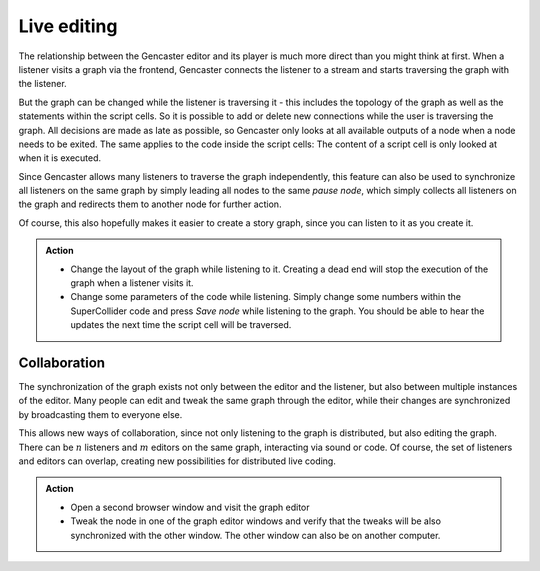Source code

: Live editing
============

The relationship between the Gencaster editor and its player is much more direct than you might think at first.
When a listener visits a graph via the frontend, Gencaster connects the listener to a stream and starts traversing the graph with the listener.

But the graph can be changed while the listener is traversing it - this includes the topology of the graph as well as the statements within the script cells.
So it is possible to add or delete new connections while the user is traversing the graph.
All decisions are made as late as possible, so Gencaster only looks at all available outputs of a node when a node needs to be exited.
The same applies to the code inside the script cells: The content of a script cell is only looked at when it is executed.

Since Gencaster allows many listeners to traverse the graph independently, this feature can also be used to synchronize all listeners on the same graph by simply leading all nodes to the same *pause node*, which simply collects all listeners on the graph and redirects them to another node for further action.

Of course, this also hopefully makes it easier to create a story graph, since you can listen to it as you create it.

.. admonition:: Action

    * Change the layout of the graph while listening to it.
      Creating a dead end will stop the execution of the graph when a listener visits it.
    * Change some parameters of the code while listening.
      Simply change some numbers within the SuperCollider code and press *Save node* while listening to the graph.
      You should be able to hear the updates the next time the script cell will be traversed.

Collaboration
-------------

The synchronization of the graph exists not only between the editor and the listener, but also between multiple instances of the editor.
Many people can edit and tweak the same graph through the editor, while their changes are synchronized by broadcasting them to everyone else.

This allows new ways of collaboration, since not only listening to the graph is distributed, but also editing the graph.
There can be :math:`n` listeners and :math:`m` editors on the same graph, interacting via sound or code.
Of course, the set of listeners and editors can overlap, creating new possibilities for distributed live coding.

.. admonition:: Action

    * Open a second browser window and visit the graph editor
    * Tweak the node in one of the graph editor windows and verify that the tweaks will be also synchronized with the other window.
      The other window can also be on another computer.

.. todo::

    The synchronization of the script cell content with other editors does currently not work.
^^^^^^^^
Exercise brief. Beginning with the first line of the records, write out every line up to and including the one with "So it is possible", exactly, and omit all pictures.

Solution to this problem.
Source code

: Live editing
============

The relationship between the Gencaster editor and its player is much more direct than you might think at first.
When a listener visits a graph via the frontend, Gencaster connects the listener to a stream and starts traversing the graph with the listener.

But the graph can be changed while the listener is traversing it - this includes the topology of the graph as well as the statements within the script cells.
So it is possible to add or delete new connections while the user is traversing the graph.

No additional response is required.